Monday, August 22, 2011

New City, New Perspectives

I have recently moved into an apartment in Madison, WI. I live very close to campus and all the people and noise that that entails. It's nice to once again be around people. It's nice not having to plan two weeks in advance to do an errand run. I think I'm glad to be here, but that could change in a couple weeks when school starts up.

I won't be starting school this semester. I'm going to wait until the Spring semester to transfer. Hopefully, this gives me time to work and save up some money.  I'm working at the State Law Library part-time. It's a nice library. I'll get to boost my resume with some new programs and special skills. Training this week is just proving to be a little slow. I've done many of the tasks already. If the training was more structured, I could be done in two days. At this rate I won't be done until the end of the week. I'm also hoping that the UW Bookstore will hire me. I had an interview which went well. Now I just get to wait to hear back from them. Keep your fingers crossed for me. Work should keep me busy this semester, even if I have to do some more searching for a second position. (I have an application for a full time library position at a Madison Public library. However, I'm not super confident I'll get a call for an interview on that one. I think they're looking for someone older. Silly stereotypes getting in my way!)

But what am I to do when I'm not working? I'm on a very, very tight budget. That cuts out going out and meeting people in bars and such. I'm not in classes or even a student, so those welcome week events aren't open to me. I am living with a nursing student, Sarah. She seems really nice, but she's at home this week. I'm not sure if we'll have a close relationship since we haven't spent much time together, yet. I could look up some of the people from Rio who are attending Madison. I just think it would be weird if I'm like "Hey, we haven't talked for six years or so. Want to hang out?" I wasn't super close friends with the people in my class from East Troy who came here, either. I'll just have to do some brain storming I suppose. Who knows, maybe I'll meet people when I go to give plasma tomorrow.



Tuesday, August 2, 2011

The Summer Between

I'm long overdue for an update here. Once I arrived in the US after my week long journey filled with miscommunications and cultural frustrations, I wasn't really in the right mind set to post on what the readjustment has been like. So, a month later I'm finally writing this.

There are days where Georgia seems like a long ago dream. There are others that make me regret my decision not to renew my contract. Overall, I'm making the big adjustments (transferring to UW Madison in the spring, moving to Madison this fall, getting a job) that I need to in order to continue on in life. I'm enjoying seeing friends and spending time with family. I can once again drive and understand all the conversations around me not just bits and pieces.

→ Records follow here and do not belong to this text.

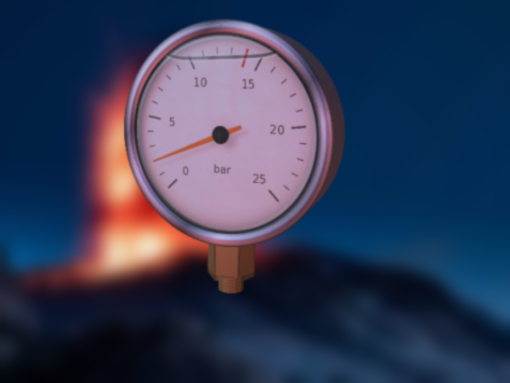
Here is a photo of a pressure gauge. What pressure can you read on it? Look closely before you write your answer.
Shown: 2 bar
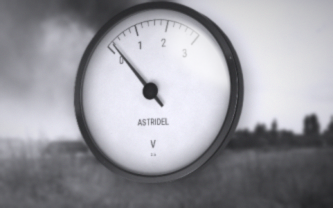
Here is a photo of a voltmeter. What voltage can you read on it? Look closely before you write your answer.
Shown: 0.2 V
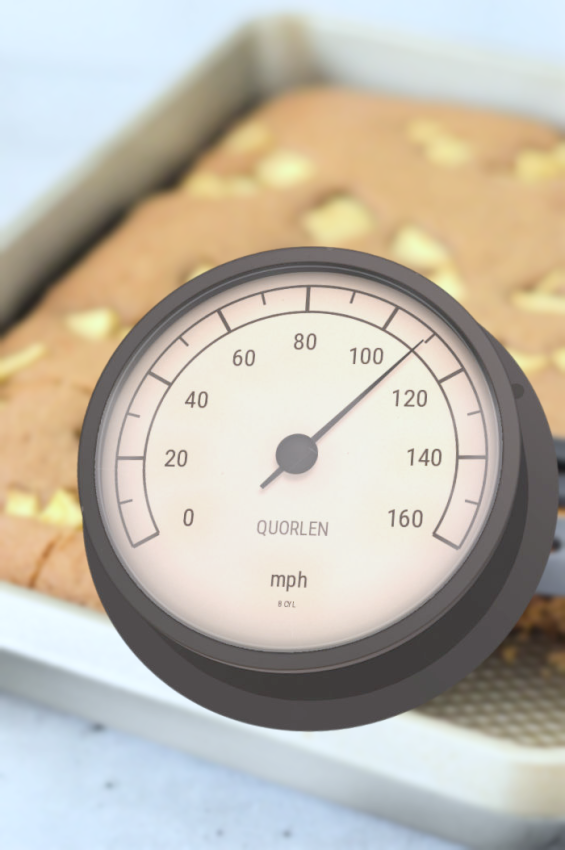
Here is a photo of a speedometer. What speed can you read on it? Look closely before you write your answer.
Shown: 110 mph
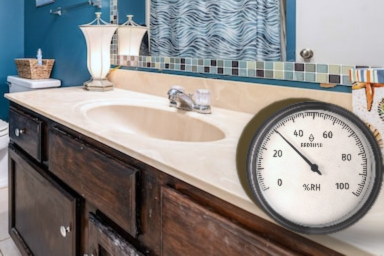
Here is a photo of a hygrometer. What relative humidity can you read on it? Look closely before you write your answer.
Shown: 30 %
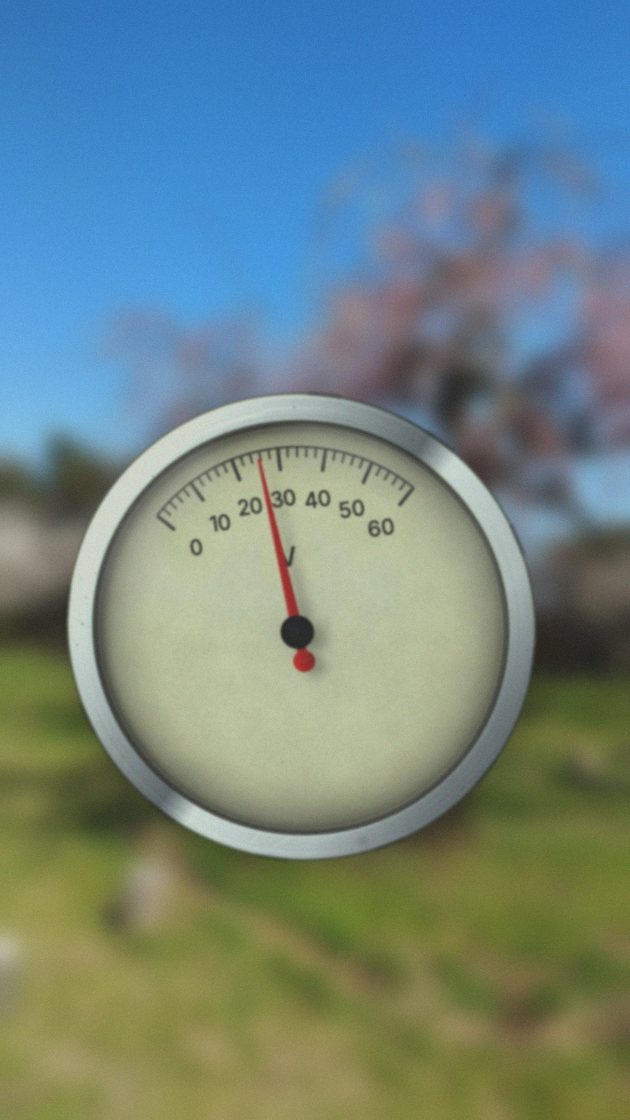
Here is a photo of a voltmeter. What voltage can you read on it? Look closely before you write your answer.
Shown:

I have all my luxuries like free wi-fi and easily accessed libraries. It's been a good month back.

However, I still say "modloba" instead of "thank you" sometimes. I think our money looks weird and really, really miss Georgian coins (kinda an odd thing to miss, but I never said I was normal did I?). I have a ton of stories to tell people, but when I'm asked about my trip I'm at a loss of words. I can no longer cross the street like an American and find myself bracing for the crazy driving of Georgia. I miss bargaining for things at the market. Almost everyday I see or read something that gives me an idea for a lesson plan. Those are the days that I want to jump on a plane and fly back.

I don't know how to bring this to a close. I'm still in an inbetween place when it comes to my thoughts and feelings about the whole experience. I wouldn't change my decision to go to Georgia, but there are many challenges that I wish I could have been more prepared to handle. I recommend the program to anyone who is considering taking the risk of volunteering overseas. I walked away knowing and being more than I imagined (I had some pretty high expectations about how I'd change too, so that's saying something).I want to go back, and I want to travel more.

I'll just have to find some more adventures while I save up the money to do just that.